Autre référence probable, celle de la Guerre Aux Invisibles (1939) d’Erik Franck Russel : ce roman met en scène des entités extraterrestres invisibles oeuvrant insidieusement sur l’esprit des hommes pour les précipiter vers leur propre destruction. L’affiliation existant entre les Vitons (dans le roman de Russel) et les Briaréens (dans celui de Cowper) me paraît claire : bien que leurs motivations divergent (belligérantes pour les premiers et pacifiques pour les seconds), tous deux incarnent une forme de vie extraterrestre, invisible, possédant la même capacité à orienter la volonté des hommes…

Autre référence notable, (je vous ai mis sur la voie avec ma « sainte trinité »…), celle faite, tout au long du roman, à la bible, à la religion, avec un Calvin Johnson qui incarne la parfaite figure du nouveau prophète, jusqu’aux dernières lignes du roman…mais je n’en dirais pas plus.

......

▶ _DÉFI A_:
D'après l'extrait, pourquoi l'affiliation entre les Vitons et les Briaréens est-elle jugée claire ?

▶ _DONNÉES DE L'EXERCICE_:
......

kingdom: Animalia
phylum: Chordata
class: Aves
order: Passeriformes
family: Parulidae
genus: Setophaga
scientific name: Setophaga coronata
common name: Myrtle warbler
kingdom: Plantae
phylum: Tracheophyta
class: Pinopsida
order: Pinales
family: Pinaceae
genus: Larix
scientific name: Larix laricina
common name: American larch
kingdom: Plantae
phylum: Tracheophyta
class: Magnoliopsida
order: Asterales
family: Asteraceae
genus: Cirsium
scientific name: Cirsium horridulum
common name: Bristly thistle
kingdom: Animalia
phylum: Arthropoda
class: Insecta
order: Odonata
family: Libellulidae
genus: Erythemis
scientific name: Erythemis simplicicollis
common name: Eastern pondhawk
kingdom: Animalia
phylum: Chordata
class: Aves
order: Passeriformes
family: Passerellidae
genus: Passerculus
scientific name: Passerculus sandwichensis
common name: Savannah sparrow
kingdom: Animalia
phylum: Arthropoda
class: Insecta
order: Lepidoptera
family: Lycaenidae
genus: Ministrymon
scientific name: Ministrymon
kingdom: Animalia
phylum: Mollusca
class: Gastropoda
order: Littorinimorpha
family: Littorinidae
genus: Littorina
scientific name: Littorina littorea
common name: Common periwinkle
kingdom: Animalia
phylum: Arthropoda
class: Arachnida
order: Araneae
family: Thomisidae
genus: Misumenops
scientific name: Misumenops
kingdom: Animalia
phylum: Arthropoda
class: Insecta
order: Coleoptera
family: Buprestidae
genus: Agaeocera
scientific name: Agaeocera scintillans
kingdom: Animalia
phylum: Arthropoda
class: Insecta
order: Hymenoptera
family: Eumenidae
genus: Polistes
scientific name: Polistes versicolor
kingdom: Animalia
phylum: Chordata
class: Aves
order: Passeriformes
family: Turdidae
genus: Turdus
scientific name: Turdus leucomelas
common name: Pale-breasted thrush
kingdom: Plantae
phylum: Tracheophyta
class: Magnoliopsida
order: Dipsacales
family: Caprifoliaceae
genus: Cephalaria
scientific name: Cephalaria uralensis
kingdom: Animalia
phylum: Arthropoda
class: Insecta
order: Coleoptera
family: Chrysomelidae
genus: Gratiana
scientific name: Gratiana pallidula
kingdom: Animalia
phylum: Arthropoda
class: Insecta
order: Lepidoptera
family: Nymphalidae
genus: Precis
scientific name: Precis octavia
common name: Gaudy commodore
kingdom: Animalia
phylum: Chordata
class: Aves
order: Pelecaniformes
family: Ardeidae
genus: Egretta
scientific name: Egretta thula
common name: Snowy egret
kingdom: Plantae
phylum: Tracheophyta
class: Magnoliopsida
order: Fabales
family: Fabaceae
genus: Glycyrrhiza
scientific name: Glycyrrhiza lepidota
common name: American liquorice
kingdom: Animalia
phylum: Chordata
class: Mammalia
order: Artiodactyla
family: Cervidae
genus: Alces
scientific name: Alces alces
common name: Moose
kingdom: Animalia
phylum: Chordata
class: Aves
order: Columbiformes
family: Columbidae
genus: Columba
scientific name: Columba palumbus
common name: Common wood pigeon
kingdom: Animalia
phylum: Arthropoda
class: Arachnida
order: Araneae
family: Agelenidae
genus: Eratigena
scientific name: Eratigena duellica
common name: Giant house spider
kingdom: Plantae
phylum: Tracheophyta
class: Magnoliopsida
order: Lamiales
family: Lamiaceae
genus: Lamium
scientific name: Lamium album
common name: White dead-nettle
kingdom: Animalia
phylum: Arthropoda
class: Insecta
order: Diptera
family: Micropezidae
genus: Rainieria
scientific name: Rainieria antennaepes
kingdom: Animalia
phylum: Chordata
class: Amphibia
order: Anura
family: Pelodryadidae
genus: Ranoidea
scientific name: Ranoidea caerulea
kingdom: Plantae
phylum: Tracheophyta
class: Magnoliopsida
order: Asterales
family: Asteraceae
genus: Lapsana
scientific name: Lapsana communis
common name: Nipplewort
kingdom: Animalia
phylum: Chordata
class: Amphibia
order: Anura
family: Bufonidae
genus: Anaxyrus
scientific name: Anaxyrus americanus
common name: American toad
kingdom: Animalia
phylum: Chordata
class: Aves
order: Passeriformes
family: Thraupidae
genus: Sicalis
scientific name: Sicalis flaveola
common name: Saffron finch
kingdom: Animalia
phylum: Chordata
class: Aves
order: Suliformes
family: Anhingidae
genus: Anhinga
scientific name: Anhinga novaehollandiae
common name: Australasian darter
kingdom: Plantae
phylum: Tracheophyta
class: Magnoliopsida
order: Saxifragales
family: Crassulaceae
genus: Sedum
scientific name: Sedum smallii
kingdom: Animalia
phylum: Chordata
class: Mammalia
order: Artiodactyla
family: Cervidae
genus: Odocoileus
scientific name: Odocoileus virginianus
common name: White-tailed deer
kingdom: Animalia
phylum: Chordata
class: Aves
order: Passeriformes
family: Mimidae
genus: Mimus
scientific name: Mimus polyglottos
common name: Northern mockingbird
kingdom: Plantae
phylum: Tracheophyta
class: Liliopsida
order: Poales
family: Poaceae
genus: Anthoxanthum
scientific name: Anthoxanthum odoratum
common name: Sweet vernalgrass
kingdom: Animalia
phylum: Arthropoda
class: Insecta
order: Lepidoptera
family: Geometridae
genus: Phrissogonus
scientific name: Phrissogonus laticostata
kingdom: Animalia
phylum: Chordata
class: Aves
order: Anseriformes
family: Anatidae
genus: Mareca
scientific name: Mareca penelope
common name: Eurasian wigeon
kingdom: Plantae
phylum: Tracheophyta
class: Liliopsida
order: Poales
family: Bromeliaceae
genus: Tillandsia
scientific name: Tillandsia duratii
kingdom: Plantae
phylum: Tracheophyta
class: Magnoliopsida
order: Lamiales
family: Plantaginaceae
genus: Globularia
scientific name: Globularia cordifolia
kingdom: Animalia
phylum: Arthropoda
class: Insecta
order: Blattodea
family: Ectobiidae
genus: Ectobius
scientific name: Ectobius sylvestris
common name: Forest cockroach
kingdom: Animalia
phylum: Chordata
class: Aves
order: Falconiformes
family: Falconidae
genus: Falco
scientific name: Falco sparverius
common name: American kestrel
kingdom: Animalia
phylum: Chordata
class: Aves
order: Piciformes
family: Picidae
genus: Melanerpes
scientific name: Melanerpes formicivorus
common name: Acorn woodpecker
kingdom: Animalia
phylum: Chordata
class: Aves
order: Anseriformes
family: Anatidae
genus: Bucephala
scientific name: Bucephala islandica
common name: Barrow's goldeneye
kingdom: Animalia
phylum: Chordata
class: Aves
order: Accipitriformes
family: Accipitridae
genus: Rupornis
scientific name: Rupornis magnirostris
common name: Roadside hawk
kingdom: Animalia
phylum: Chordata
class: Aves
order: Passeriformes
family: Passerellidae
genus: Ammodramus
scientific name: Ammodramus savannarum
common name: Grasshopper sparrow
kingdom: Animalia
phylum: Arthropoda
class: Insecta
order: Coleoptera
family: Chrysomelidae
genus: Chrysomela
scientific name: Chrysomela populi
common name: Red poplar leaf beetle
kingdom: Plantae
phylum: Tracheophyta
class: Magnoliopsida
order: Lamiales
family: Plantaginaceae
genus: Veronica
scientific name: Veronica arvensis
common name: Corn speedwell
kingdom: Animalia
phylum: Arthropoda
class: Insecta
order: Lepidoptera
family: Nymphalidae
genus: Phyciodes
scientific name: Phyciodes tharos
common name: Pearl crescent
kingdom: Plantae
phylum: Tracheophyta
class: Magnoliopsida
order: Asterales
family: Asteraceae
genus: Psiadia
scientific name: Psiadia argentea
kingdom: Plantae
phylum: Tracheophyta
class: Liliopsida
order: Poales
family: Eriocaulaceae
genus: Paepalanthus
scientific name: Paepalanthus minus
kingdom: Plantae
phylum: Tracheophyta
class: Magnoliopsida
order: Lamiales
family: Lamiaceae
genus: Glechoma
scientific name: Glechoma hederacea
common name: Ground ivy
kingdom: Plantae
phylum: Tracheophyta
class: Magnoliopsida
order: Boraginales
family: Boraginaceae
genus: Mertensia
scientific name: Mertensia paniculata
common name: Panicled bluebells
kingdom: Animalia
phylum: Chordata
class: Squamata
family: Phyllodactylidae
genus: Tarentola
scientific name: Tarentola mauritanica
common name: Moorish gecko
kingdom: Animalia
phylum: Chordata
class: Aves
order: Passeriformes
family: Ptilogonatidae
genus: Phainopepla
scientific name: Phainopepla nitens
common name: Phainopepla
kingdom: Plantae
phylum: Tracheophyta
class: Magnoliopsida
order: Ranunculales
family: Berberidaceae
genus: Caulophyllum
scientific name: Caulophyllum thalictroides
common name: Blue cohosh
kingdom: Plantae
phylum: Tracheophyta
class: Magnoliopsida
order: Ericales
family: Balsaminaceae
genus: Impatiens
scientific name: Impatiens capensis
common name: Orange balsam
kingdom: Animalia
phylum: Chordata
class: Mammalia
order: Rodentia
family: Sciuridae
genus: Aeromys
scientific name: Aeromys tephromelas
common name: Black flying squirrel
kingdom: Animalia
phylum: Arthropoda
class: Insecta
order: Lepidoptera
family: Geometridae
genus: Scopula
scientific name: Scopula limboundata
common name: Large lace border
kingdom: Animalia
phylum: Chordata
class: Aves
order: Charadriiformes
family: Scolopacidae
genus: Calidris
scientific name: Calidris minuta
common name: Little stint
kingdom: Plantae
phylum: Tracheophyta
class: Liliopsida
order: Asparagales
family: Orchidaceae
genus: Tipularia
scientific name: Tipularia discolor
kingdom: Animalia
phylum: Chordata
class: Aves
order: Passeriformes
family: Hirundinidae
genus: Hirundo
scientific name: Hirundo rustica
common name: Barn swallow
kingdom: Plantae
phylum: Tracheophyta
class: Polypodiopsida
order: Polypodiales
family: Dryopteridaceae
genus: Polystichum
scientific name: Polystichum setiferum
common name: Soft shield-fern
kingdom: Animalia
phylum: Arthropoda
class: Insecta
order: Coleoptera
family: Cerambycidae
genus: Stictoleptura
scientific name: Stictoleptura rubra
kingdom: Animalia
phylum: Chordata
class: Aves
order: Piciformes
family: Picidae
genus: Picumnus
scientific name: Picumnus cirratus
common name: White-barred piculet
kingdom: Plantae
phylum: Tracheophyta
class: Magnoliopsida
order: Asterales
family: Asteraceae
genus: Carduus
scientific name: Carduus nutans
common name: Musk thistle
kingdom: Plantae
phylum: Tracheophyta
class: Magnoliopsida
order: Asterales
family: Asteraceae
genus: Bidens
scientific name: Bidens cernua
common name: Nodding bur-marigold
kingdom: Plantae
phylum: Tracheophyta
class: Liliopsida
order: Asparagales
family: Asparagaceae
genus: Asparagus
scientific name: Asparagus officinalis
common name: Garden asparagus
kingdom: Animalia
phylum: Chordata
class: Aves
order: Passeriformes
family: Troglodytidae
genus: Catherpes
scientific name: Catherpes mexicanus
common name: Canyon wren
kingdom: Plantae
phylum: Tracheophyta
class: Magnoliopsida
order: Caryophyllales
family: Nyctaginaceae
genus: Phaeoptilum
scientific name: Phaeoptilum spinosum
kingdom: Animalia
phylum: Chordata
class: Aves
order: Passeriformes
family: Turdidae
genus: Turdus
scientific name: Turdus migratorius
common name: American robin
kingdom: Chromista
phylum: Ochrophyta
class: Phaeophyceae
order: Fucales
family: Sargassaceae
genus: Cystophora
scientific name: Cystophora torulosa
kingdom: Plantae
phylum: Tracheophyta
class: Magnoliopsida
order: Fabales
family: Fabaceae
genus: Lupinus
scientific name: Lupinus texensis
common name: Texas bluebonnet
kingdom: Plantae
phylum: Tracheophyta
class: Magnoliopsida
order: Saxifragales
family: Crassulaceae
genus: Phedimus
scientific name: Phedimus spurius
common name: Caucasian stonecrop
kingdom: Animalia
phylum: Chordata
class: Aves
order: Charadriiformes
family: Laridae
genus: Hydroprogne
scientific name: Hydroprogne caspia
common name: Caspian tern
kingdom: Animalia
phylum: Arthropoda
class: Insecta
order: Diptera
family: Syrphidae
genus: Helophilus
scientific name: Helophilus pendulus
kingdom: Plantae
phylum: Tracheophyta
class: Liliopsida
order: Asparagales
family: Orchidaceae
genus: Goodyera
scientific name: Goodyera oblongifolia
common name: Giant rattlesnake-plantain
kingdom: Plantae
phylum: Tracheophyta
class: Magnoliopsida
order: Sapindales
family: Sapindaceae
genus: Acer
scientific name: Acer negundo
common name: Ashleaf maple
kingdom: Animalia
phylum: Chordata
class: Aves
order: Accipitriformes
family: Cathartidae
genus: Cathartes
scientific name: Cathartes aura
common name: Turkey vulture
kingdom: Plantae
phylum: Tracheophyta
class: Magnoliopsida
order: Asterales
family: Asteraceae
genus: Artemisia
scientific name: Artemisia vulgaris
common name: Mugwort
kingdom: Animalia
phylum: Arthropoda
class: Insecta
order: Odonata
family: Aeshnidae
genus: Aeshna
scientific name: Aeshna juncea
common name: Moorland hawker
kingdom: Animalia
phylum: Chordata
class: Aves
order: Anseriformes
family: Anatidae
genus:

......

▶ _DÉFI B_:
Reprenez les lignes de données de la première jusqu'à celle qui contient « order: Pinales » incluse, en substituant « embranchement » à « phylum » sans rien modifier d'autre.

▶ _RÉPONSE DÉTAILLÉE A_:
Malgré leurs motivations divergentes, belligérantes chez les Vitons et pacifiques chez les Briaréens, les deux incarnent une forme de vie extraterrestre et invisible. Ils ont aussi la même capacité à orienter la volonté des hommes.

▶ _RÉPONSE DÉTAILLÉE B_:
kingdom: Animalia
embranchement: Chordata
class: Aves
order: Passeriformes
family: Parulidae
genus: Setophaga
scientific name: Setophaga coronata
common name: Myrtle warbler
kingdom: Plantae
embranchement: Tracheophyta
class: Pinopsida
order: Pinales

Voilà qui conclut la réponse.